Over the last decade, Khan only appeared in open court three more times, including once to plead “not guilty” to a superseding indictment brought by the government in April of 2009; his final public hearing occurred a year later.
Despite the lack of discernible public results, officials have touted the law enforcement work that led to Khan’s prosecution as a success. Sen. Dianne Feinstein, co-chair of the Senate Caucus on International Narcotics Control, described Khan in 2010 as “one of the world’s most significant heroin and opium traffickers, who provided direct support to the Taliban from his drug trafficking revenue.”
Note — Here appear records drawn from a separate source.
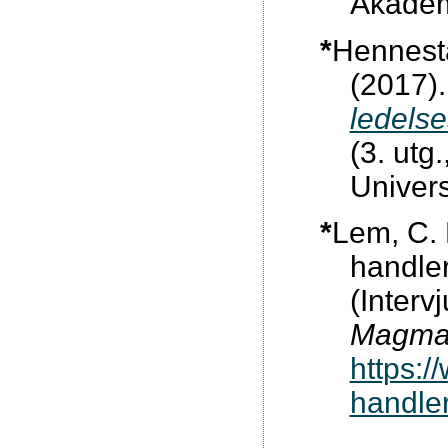
Akadem
*
Hennesta
(2017)
ledelse
(3. utg.
Univers
*
Lem, C. 
handle
(Interv
Magma
https:
handle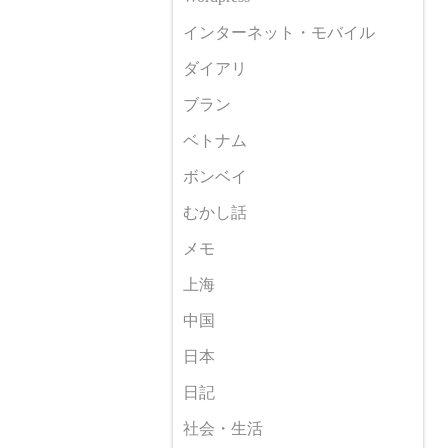
インターネット・モバイル
ダイアリ
ブラン
ベトナム
ボンベイ
むかし話
メモ
上海
中国
日本
日記
社会・生活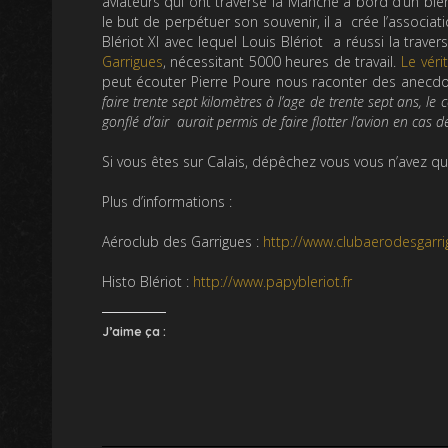
aviateurs qui ont traversé la Manche à bord d’un blér
le but de perpétuer son souvenir, il a crée l’associati
Blériot XI avec lequel Louis Blériot a réussi la trave
Garrigues
, nécessitant 5000 heures de travail.
Le véri
peut écouter Pierre Poure nous raconter des anecdote
faire trente sept kilomètres à l’age de trente sept ans, le 
gonflé d’air aurait permis de faire flotter l’avion en cas 
Si vous êtes sur Calais, dépêchez vous vous n’avez qu
Plus d’informations :
Aéroclub des Garrigues :
http://www.clubaerodesgarri
Histo Blériot :
http://www.papybleriot.fr
J’aime ça :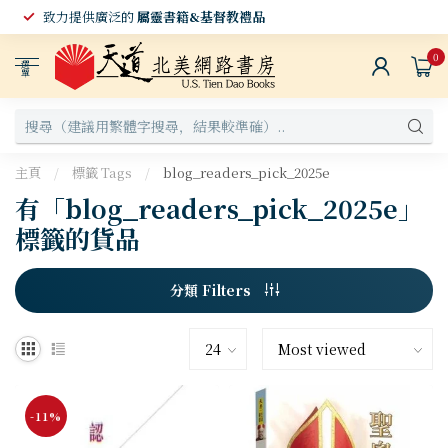
致力提供廣泛的
屬靈書籍&基督教禮品
0
選
單
主頁
/
標籤 Tags
/
blog_readers_pick_2025e
有「blog_readers_pick_2025e」
標籤的貨品
分類 Filters
-11%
“Simply put: Narco-terrorism investigations have proven to be an effective tool in Afghanistan,” she wrote in a 2010 Senate report on Afghanistan. “So it should be a priority for funding and action.”
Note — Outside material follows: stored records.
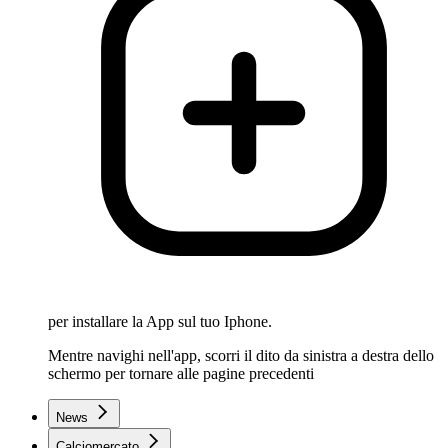
per installare la App sul tuo Iphone.
Mentre navighi nell'app, scorri il dito da sinistra a destra dello
schermo per tornare alle pagine precedenti
News
Calciomercato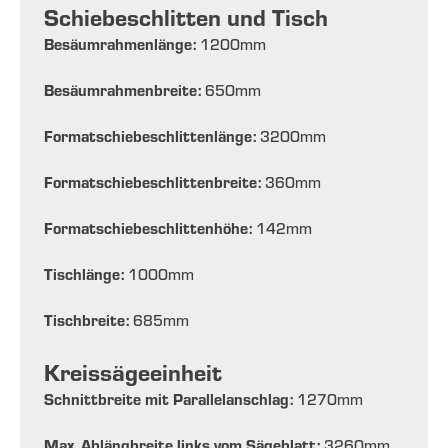
Schiebeschlitten und Tisch
Besäumrahmenlänge:
1200
mm
Besäumrahmenbreite:
650
mm
Formatschiebeschlittenlänge:
3200
mm
Formatschiebeschlittenbreite:
360
mm
Formatschiebeschlittenhöhe:
142
mm
Tischlänge:
1000
mm
Tischbreite:
685
mm
Kreissägeeinheit
Schnittbreite mit Parallelanschlag:
1270
mm
Max. Ablängbreite links vom Sägeblatt:
3260
mm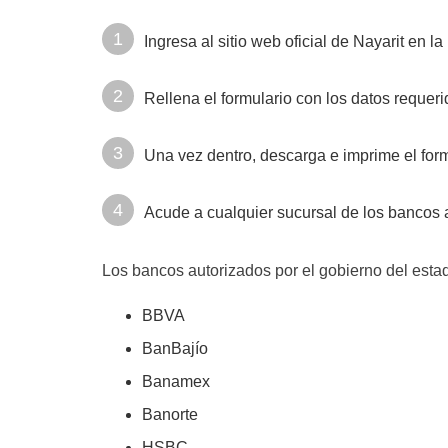
Ingresa al sitio web oficial de Nayarit en la
Rellena el formulario con los datos requeri
Una vez dentro, descarga e imprime el fo
Acude a cualquier sucursal de los bancos a
Los bancos autorizados por el gobierno del estad
BBVA
BanBajío
Banamex
Banorte
HSBC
Yet at least one account undermines the notion that Khan’s arrest was part of a coherent policy. In his 2015 memoir, “The Dark Arts: My Undercover Life in Global Narco-Terrorism,” Edward Follis, the DEA’s Kabul attaché who became close to Khan, recounts the competing objectives that led to Khan’s arrest. In the summer of 2008, according to Follis, the Defense Department had placed Khan on a “kinetic list”— a list of targets for military strikes — and sought the agent’s help drawing Khan to a remote location where a drone could strike with little collateral damage. Follis, by his account, wanted to spare Khan’s life, and instead created a ruse to draw the Afghan to Jakarta where he could be rendered into U.S. custody.
“I’d always envisioned the inevitable endgame being HJK in my custody — in a federal prison cell — continuing to provide valuable and actionable intel that could save American lives, perhaps lead us to UBL or other high-ranking Al Qaeda and Taliban leaders, not charred to death in a smoldering Toyota on a red-dust highway somewhere in the province of Nimruz,” Follis wrote.
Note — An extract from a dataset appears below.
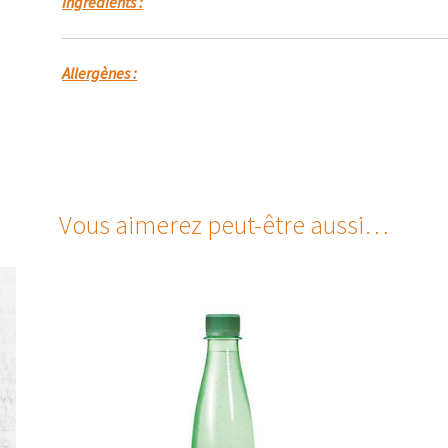
Ingrédients :
Allergènes :
Vous aimerez peut-être aussi…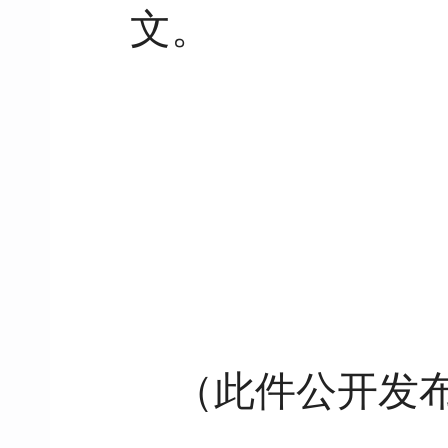
文。
（此件公开发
Yet the use of the criminal justice system as a way station for intelligence assets is controversial. “Any time we allow the intelligence mission to obscure our criminal justice system, we’re doing damage to the system overall,” said Mike German, a former FBI agent and fellow with the Brennan Center for Justice’s Liberty and National Security Program. He also questioned the lack of transparency around any representations the government may have made to advocate for Khan’s release: “You couldn’t trust him eight years ago, but now you can trust him? That’s a hard case to make. ‘Oh, well, he’s been good for the last 10 years.’ That’s because he’s been in prison. It’s hard to be smuggling in Afghanistan or Iran when you’re in prison.”
Khan’s case, like the war in Afghanistan itself, has dragged on for years; yet it is unclear what end, if any, has been served. In 2017, the amount of Afghan land seeded with opium was higher than ever before at nearly 328,000 hectares (about 810,505 acres), according to the United Nations Office on Drugs and Crime. In Nimruz, Khan’s home province, poppy cultivation increased 116 percent over the previous year. More than 14,000 U.S. troops remain stationed in Afghanistan; the Pentagon projected the war will cost $45 billion this year alone. On Monday, one American was killed and another wounded in a combat operation in eastern Afghanistan; also killed or wounded were an unknown number of Afghan troops.
“Both Haji Bashir Noorzai and Haji Juma Khan came forward and tried to negotiate with U.S. forces immediately after the Taliban government fell,” said Gretchen Peters. “We can never know the answer, but 17 years — more than 2,400 American lives and more than $1 trillion later — it is tantalizing to think what might have happened if we demanded they hand over Osama bin Laden in 2001 and then left them be.”